A nature curtain is also used to screen the view so that the home does not dominate the landscape when viewed from outside the property. There should be a healthy tree canopy with a diverse understory of shrubs, seedlings, grasses and herbaceous plants. It should resemble the nature preserve and appear unmanaged.
The objective of vista pruning is to provide attractive views from the main rooms on the first floor of a house while maintaining a filtered view of the home from marshes, ponds, trails or the golf course. Clearing and trimming to open key locations and to frame views is permitted with written approval by the HRB.
With new construction, initial vista pruning should be performed after the house has been framed. Views should be maintained as originally approved by the HRB. Pruning in the buffer area must leave vegetation of varying heights and types (trees, shrubs, aquatic plants) so a hedge-like appearance is not created. Clear-cutting is not allowed.
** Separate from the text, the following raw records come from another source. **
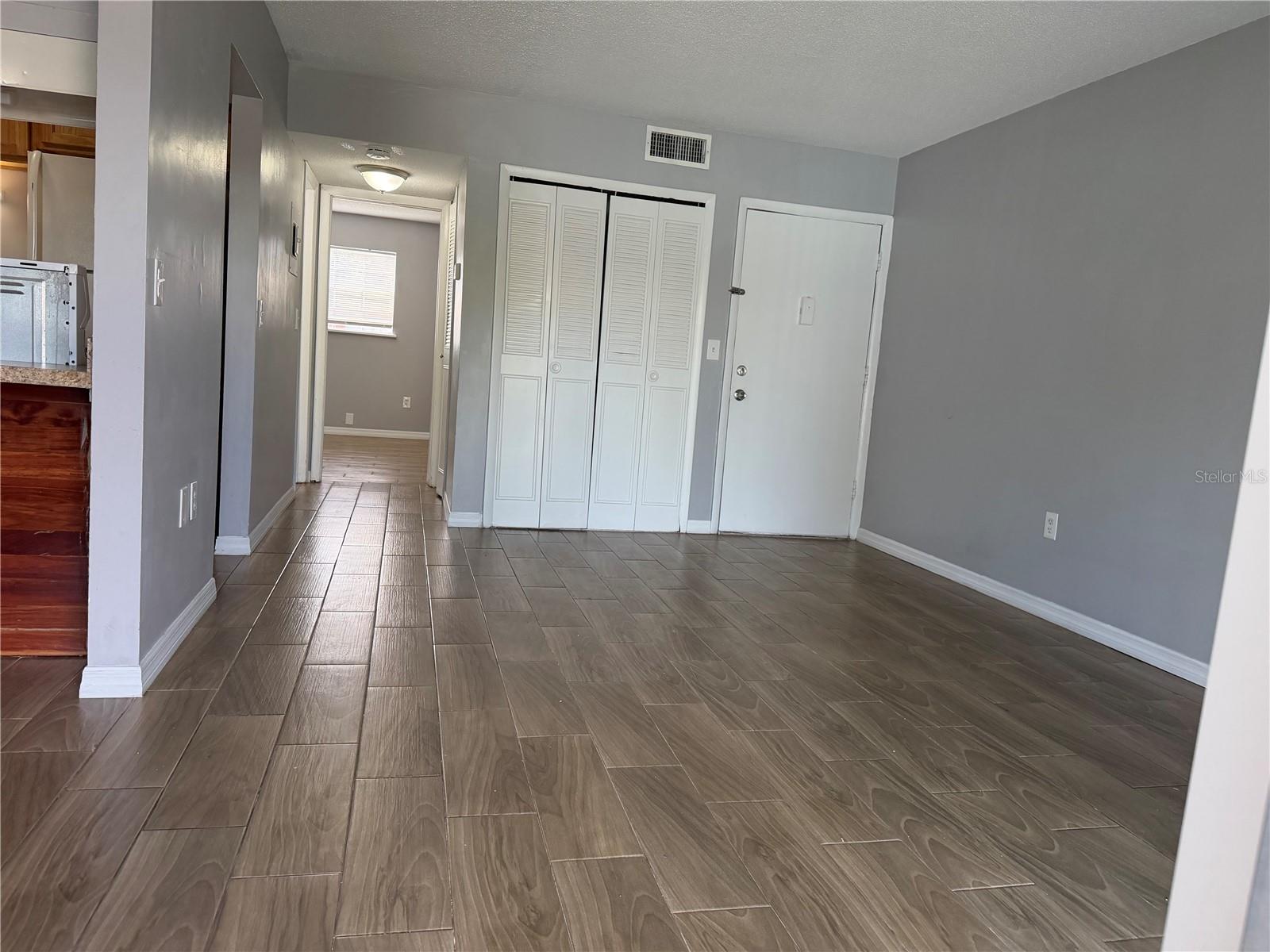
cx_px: 635
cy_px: 476
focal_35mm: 24
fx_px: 881
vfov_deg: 56.8
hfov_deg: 71.6
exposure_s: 1/202
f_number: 1.78
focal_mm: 6.76
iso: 200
Creating new vistas or removing trees or shrubs requires Landscape Ecologist approval.
Using Native Plants
The Trust’s Native Plant project works with Members to use and feature plants indigenous to the Island’s natural habitat.
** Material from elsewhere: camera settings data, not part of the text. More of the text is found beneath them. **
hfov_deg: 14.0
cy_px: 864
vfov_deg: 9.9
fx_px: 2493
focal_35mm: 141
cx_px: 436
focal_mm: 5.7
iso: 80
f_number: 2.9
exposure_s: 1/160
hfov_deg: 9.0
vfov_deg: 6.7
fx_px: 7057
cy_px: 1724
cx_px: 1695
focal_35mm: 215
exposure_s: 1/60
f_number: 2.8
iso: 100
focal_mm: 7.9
The semi-annual Native Plant Sale is a popular event and an excellent resource for insight and materials to work best for each of the Island’s unique properties.
Plants grow and spread quickly in Spring Island’s subtropical climate. A realistic plan for managing vegetative growth around your home should include the right plant selection, where and when to mow, when to use herbicides and when to remove plants by hand.
Use of Herbicides and Insecticides in the Yard
It is best to view the use of pesticides as a final resort to an intolerable pest problem. If used judiciously and applied appropriately at label-recommended rates, pesticides can be effective tools for control. The user must be sure to wear the proper protective equipment. Pesticide use is of particular concern when the homeowner hires a commercial company to spray regularly for weeds or mosquitoes. Since short-term customer satisfaction is the primary goal of the chemical applicator, there is more concern about over-reliance on pesticides.
Herbicides are a mixture of active ingredients and the solution in which the ingredients are dissolved. Generally, herbicides are safer to use than insecticides because the active ingredients in herbicides are molecules that interfere with chemical reactions that occur in plants but not animals.